Józef Robakowski is a key figure in Eastern European video art and one of the originators of the Polish avant-garde. His work nowadays is placed among the classics of structural and analytic cinema and he can be numbered among the heirs to the avant-garde artists of the 20th century, such as Władysław Strzemiński, Katarzyna Kobro, and Stanisław Ignacy Witkiewicz (Witkacy) and is presently himself a point of departure for a new generation of young artists. In 1962, he created his first experimental film 6,000,000 by using found footage. His works of the 1960s and 1970s (such as the non-camera film Test II, 1971) discarded narrative and film’s representational function. Remarkable for Robakowski is his neo-avant-garde and neo-Dadaist approach; his works analyze the language of media and draw from the tradition of Constructivism, recording the absurd communist reality in the 1970s and 1980s Poland with a light touch and a sense of humor (From My Window, 1978-1999). At the same time, they are profoundly political (Brezhnev’s Funeral, 1982) and very private (The Touch of Józef, 1989; Of Fingers, 1982). Robakowski is co-founder of the Film Form Workshops (1970-1977), theorist, and academic lecturer at the Łódź Film School. Since the beginning, one of the most important strands in his work has been light. Among his most interesting pieces is Attention: Light! (2004, with Wiesław Michalak), was created according to Paul Sharits’ colors that flicker to the music of Frederic Chopin.

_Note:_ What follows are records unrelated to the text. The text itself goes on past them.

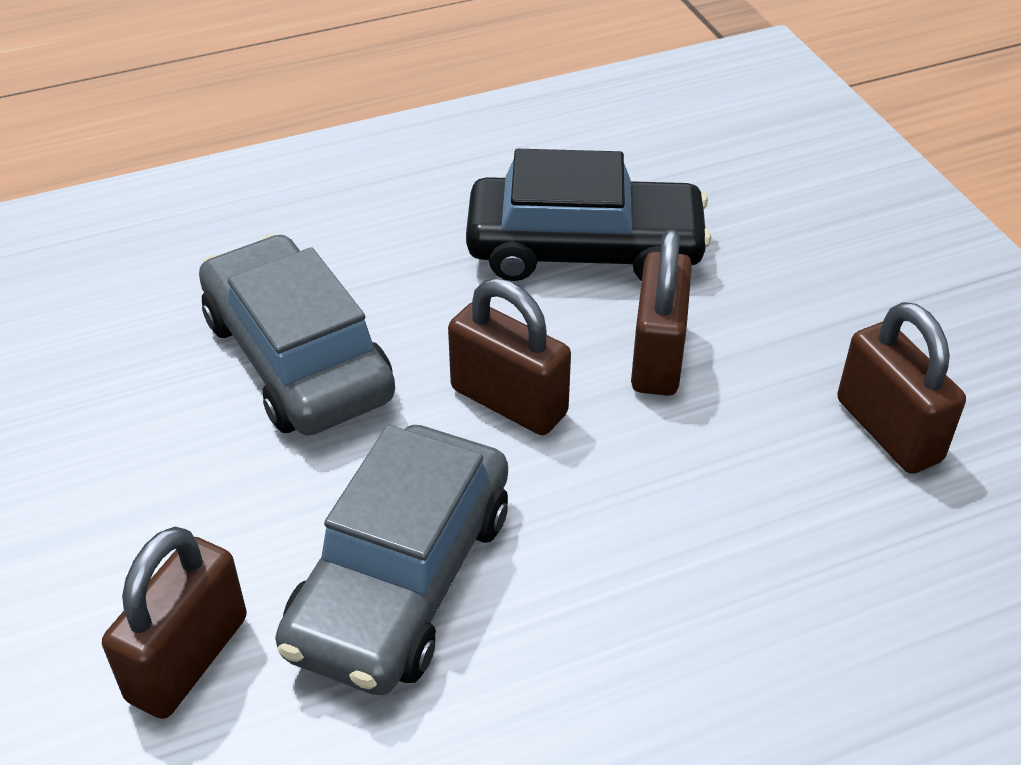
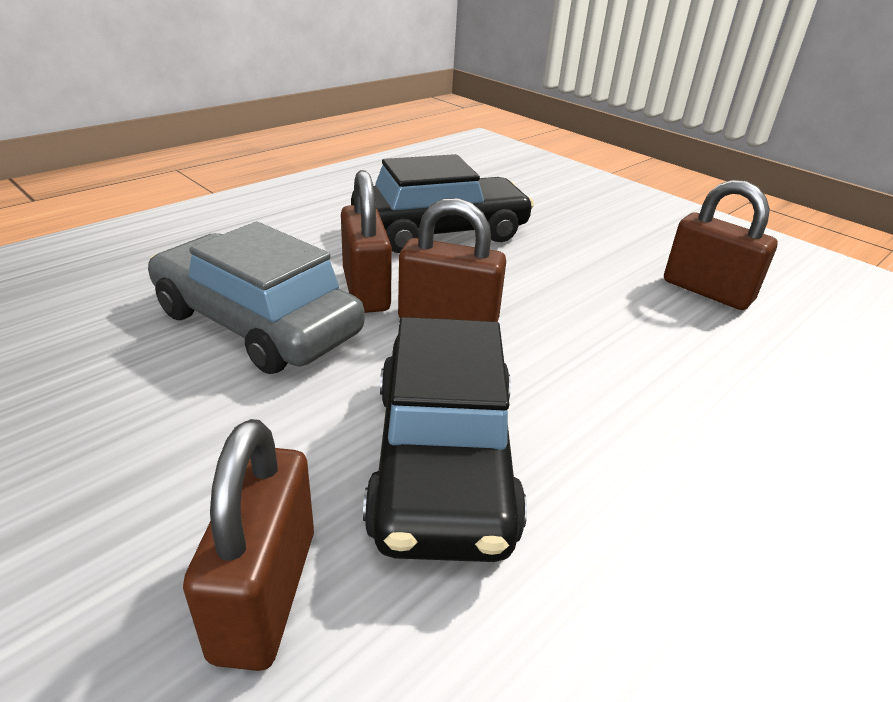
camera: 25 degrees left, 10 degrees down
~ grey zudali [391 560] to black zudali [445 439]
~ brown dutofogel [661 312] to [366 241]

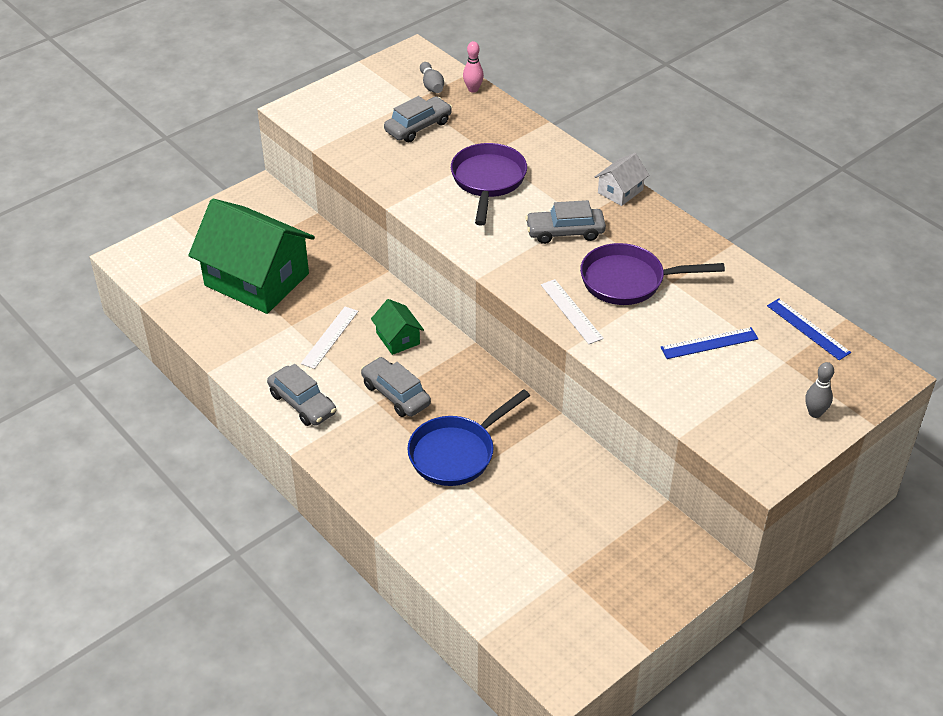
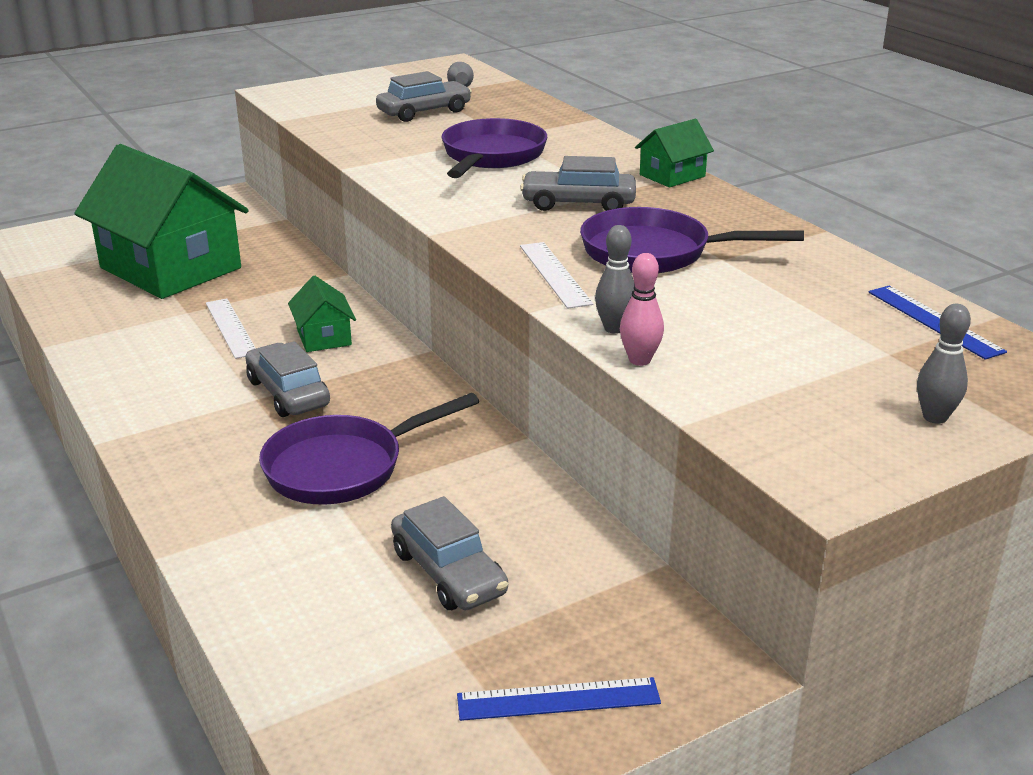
camera: 10 degrees right, 15 degrees down
~ grey zudali [301 395] to [449 553]
~ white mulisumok [329 338] = [231 328] 60 degrees counterclockwise
~ blue bitunol [468 437] to purple bitunol [369 449]
~ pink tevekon [473 67] to [642 309]
~ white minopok [622 179] to green minopok [674 153]
~ blue mulisumok [709 343] to [559 699]
+ grey tevekon [615 279]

Born in 1939 in Poznań, Poland. Lives and works in Łódź, Poland. He graduated from the Department of Fine Arts of the Nicolaus Copernicus University in Toruń and the Camera Department of the Film, Television and Theatre State Academy in Łódź. Between 1970 and 1981 he was a lecturer at the Film, Television, and Theatre State Academy in Łódź. He was a co-founder of the Avantgarde group „Zero-61” operating in Toruń from 1961 to 1969 and groups „Oko”, "STKF”, „Petla” and „Krag”. Co-organizer of Film Form Workshop and Television Creative Group Station „L” in Łódź, which undertook experimental work connecting film, picture, and sound, permanently entering the Polish arena of conceptual and post-conceptual art of the 70s. He works with films, photographic series, videotapes, installations, drawings, objects, conceptual projects and initiates many events, exhibitions, and artistic actions. He is also an editor and theoretical critic of contemporary art. He has exhibited in some of the world’s most important museums, such as Tate Modern, Stedelijk Museum in Amsterdam, MoMA in New York, and the Centre Georges Pompidou in Paris.